- _Brief_: Copy out each of the items below word for word, keeping every line as it appears.
━━━ Record set
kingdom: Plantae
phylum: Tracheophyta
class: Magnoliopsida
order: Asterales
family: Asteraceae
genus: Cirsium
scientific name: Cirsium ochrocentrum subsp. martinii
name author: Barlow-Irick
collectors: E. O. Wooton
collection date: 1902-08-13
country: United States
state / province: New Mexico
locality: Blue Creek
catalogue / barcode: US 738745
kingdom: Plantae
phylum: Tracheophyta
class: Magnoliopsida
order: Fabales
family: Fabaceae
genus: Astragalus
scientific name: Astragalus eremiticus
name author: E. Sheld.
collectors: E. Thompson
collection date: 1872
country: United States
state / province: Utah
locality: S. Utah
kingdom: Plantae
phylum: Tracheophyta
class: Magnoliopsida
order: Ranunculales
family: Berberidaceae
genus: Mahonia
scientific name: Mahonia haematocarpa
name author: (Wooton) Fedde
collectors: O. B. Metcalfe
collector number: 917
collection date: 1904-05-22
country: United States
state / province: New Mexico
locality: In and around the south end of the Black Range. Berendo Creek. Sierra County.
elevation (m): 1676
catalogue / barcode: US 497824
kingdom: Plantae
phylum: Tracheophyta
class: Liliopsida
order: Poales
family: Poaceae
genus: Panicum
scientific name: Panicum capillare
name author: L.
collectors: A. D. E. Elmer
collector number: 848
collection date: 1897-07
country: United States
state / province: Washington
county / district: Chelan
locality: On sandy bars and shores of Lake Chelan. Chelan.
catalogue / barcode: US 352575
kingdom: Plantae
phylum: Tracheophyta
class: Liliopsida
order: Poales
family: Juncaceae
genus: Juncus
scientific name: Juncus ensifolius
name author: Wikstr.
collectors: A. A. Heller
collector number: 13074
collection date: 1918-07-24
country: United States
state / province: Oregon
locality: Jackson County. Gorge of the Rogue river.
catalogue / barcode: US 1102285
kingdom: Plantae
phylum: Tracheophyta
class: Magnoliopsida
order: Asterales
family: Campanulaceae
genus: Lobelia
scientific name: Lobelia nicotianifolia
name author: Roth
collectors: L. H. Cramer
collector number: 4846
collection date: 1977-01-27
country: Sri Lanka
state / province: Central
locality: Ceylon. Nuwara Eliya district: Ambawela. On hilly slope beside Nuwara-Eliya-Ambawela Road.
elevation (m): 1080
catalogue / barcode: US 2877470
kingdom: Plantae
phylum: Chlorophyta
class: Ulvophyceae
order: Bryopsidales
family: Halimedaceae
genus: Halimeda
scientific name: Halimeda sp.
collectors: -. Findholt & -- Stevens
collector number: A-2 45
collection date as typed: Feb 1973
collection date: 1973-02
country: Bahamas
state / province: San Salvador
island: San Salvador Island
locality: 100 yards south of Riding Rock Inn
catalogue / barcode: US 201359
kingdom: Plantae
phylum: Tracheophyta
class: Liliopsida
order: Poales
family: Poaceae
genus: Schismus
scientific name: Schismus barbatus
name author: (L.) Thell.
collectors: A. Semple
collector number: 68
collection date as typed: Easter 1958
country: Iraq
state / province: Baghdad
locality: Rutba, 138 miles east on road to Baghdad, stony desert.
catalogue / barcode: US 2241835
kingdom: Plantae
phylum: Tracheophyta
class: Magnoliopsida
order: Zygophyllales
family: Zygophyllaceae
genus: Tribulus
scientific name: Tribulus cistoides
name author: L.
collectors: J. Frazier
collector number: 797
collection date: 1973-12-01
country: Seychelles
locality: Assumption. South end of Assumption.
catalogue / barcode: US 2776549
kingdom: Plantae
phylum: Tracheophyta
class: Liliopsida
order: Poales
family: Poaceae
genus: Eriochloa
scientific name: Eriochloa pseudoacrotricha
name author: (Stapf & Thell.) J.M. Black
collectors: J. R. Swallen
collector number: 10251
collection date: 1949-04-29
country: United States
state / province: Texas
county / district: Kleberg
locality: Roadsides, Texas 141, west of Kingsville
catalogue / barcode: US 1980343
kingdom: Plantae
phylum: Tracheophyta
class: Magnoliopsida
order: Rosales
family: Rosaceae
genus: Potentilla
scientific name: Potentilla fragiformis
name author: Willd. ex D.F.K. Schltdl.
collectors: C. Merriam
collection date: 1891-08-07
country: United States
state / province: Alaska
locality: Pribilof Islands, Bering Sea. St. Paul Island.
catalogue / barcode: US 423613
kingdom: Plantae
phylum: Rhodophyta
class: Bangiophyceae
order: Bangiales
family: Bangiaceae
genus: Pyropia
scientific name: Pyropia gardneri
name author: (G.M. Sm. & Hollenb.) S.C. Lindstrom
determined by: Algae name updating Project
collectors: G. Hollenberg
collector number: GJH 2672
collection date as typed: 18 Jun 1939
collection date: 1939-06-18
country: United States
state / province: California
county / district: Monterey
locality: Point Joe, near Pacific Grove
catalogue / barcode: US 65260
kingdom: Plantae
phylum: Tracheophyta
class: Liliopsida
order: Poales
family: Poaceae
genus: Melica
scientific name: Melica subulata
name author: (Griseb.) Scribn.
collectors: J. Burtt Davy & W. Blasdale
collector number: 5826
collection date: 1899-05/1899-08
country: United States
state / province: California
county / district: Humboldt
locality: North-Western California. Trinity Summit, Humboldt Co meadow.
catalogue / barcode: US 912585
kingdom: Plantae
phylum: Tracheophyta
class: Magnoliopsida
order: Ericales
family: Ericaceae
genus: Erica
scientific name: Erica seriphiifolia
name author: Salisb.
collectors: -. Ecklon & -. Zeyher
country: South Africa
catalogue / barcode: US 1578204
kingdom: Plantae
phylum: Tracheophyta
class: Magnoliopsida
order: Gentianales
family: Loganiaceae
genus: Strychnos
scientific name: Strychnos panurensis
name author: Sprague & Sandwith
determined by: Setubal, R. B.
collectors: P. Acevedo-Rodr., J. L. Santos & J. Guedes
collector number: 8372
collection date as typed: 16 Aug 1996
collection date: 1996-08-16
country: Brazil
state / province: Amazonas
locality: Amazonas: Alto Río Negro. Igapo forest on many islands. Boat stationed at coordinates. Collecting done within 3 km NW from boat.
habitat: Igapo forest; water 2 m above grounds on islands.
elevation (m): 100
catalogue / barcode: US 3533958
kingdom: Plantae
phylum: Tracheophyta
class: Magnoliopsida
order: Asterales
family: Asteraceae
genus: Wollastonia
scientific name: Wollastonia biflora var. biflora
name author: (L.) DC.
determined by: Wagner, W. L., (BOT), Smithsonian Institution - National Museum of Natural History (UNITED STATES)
━━━━━━
- _The completed task_:
kingdom: Plantae
phylum: Tracheophyta
class: Magnoliopsida
order: Asterales
family: Asteraceae
genus: Cirsium
scientific name: Cirsium ochrocentrum subsp. martinii
name author: Barlow-Irick
collectors: E. O. Wooton
collection date: 1902-08-13
country: United States
state / province: New Mexico
locality: Blue Creek
catalogue / barcode: US 738745
kingdom: Plantae
phylum: Tracheophyta
class: Magnoliopsida
order: Fabales
family: Fabaceae
genus: Astragalus
scientific name: Astragalus eremiticus
name author: E. Sheld.
collectors: E. Thompson
collection date: 1872
country: United States
state / province: Utah
locality: S. Utah
kingdom: Plantae
phylum: Tracheophyta
class: Magnoliopsida
order: Ranunculales
family: Berberidaceae
genus: Mahonia
scientific name: Mahonia haematocarpa
name author: (Wooton) Fedde
collectors: O. B. Metcalfe
collector number: 917
collection date: 1904-05-22
country: United States
state / province: New Mexico
locality: In and around the south end of the Black Range. Berendo Creek. Sierra County.
elevation (m): 1676
catalogue / barcode: US 497824
kingdom: Plantae
phylum: Tracheophyta
class: Liliopsida
order: Poales
family: Poaceae
genus: Panicum
scientific name: Panicum capillare
name author: L.
collectors: A. D. E. Elmer
collector number: 848
collection date: 1897-07
country: United States
state / province: Washington
county / district: Chelan
locality: On sandy bars and shores of Lake Chelan. Chelan.
catalogue / barcode: US 352575
kingdom: Plantae
phylum: Tracheophyta
class: Liliopsida
order: Poales
family: Juncaceae
genus: Juncus
scientific name: Juncus ensifolius
name author: Wikstr.
collectors: A. A. Heller
collector number: 13074
collection date: 1918-07-24
country: United States
state / province: Oregon
locality: Jackson County. Gorge of the Rogue river.
catalogue / barcode: US 1102285
kingdom: Plantae
phylum: Tracheophyta
class: Magnoliopsida
order: Asterales
family: Campanulaceae
genus: Lobelia
scientific name: Lobelia nicotianifolia
name author: Roth
collectors: L. H. Cramer
collector number: 4846
collection date: 1977-01-27
country: Sri Lanka
state / province: Central
locality: Ceylon. Nuwara Eliya district: Ambawela. On hilly slope beside Nuwara-Eliya-Ambawela Road.
elevation (m): 1080
catalogue / barcode: US 2877470
kingdom: Plantae
phylum: Chlorophyta
class: Ulvophyceae
order: Bryopsidales
family: Halimedaceae
genus: Halimeda
scientific name: Halimeda sp.
collectors: -. Findholt & -- Stevens
collector number: A-2 45
collection date as typed: Feb 1973
collection date: 1973-02
country: Bahamas
state / province: San Salvador
island: San Salvador Island
locality: 100 yards south of Riding Rock Inn
catalogue / barcode: US 201359
kingdom: Plantae
phylum: Tracheophyta
class: Liliopsida
order: Poales
family: Poaceae
genus: Schismus
scientific name: Schismus barbatus
name author: (L.) Thell.
collectors: A. Semple
collector number: 68
collection date as typed: Easter 1958
country: Iraq
state / province: Baghdad
locality: Rutba, 138 miles east on road to Baghdad, stony desert.
catalogue / barcode: US 2241835
kingdom: Plantae
phylum: Tracheophyta
class: Magnoliopsida
order: Zygophyllales
family: Zygophyllaceae
genus: Tribulus
scientific name: Tribulus cistoides
name author: L.
collectors: J. Frazier
collector number: 797
collection date: 1973-12-01
country: Seychelles
locality: Assumption. South end of Assumption.
catalogue / barcode: US 2776549
kingdom: Plantae
phylum: Tracheophyta
class: Liliopsida
order: Poales
family: Poaceae
genus: Eriochloa
scientific name: Eriochloa pseudoacrotricha
name author: (Stapf & Thell.) J.M. Black
collectors: J. R. Swallen
collector number: 10251
collection date: 1949-04-29
country: United States
state / province: Texas
county / district: Kleberg
locality: Roadsides, Texas 141, west of Kingsville
catalogue / barcode: US 1980343
kingdom: Plantae
phylum: Tracheophyta
class: Magnoliopsida
order: Rosales
family: Rosaceae
genus: Potentilla
scientific name: Potentilla fragiformis
name author: Willd. ex D.F.K. Schltdl.
collectors: C. Merriam
collection date: 1891-08-07
country: United States
state / province: Alaska
locality: Pribilof Islands, Bering Sea. St. Paul Island.
catalogue / barcode: US 423613
kingdom: Plantae
phylum: Rhodophyta
class: Bangiophyceae
order: Bangiales
family: Bangiaceae
genus: Pyropia
scientific name: Pyropia gardneri
name author: (G.M. Sm. & Hollenb.) S.C. Lindstrom
determined by: Algae name updating Project
collectors: G. Hollenberg
collector number: GJH 2672
collection date as typed: 18 Jun 1939
collection date: 1939-06-18
country: United States
state / province: California
county / district: Monterey
locality: Point Joe, near Pacific Grove
catalogue / barcode: US 65260
kingdom: Plantae
phylum: Tracheophyta
class: Liliopsida
order: Poales
family: Poaceae
genus: Melica
scientific name: Melica subulata
name author: (Griseb.) Scribn.
collectors: J. Burtt Davy & W. Blasdale
collector number: 5826
collection date: 1899-05/1899-08
country: United States
state / province: California
county / district: Humboldt
locality: North-Western California. Trinity Summit, Humboldt Co meadow.
catalogue / barcode: US 912585
kingdom: Plantae
phylum: Tracheophyta
class: Magnoliopsida
order: Ericales
family: Ericaceae
genus: Erica
scientific name: Erica seriphiifolia
name author: Salisb.
collectors: -. Ecklon & -. Zeyher
country: South Africa
catalogue / barcode: US 1578204
kingdom: Plantae
phylum: Tracheophyta
class: Magnoliopsida
order: Gentianales
family: Loganiaceae
genus: Strychnos
scientific name: Strychnos panurensis
name author: Sprague & Sandwith
determined by: Setubal, R. B.
collectors: P. Acevedo-Rodr., J. L. Santos & J. Guedes
collector number: 8372
collection date as typed: 16 Aug 1996
collection date: 1996-08-16
country: Brazil
state / province: Amazonas
locality: Amazonas: Alto Río Negro. Igapo forest on many islands. Boat stationed at coordinates. Collecting done within 3 km NW from boat.
habitat: Igapo forest; water 2 m above grounds on islands.
elevation (m): 100
catalogue / barcode: US 3533958
kingdom: Plantae
phylum: Tracheophyta
class: Magnoliopsida
order: Asterales
family: Asteraceae
genus: Wollastonia
scientific name: Wollastonia biflora var. biflora
name author: (L.) DC.
determined by: Wagner, W. L., (BOT), Smithsonian Institution - National Museum of Natural History (UNITED STATES)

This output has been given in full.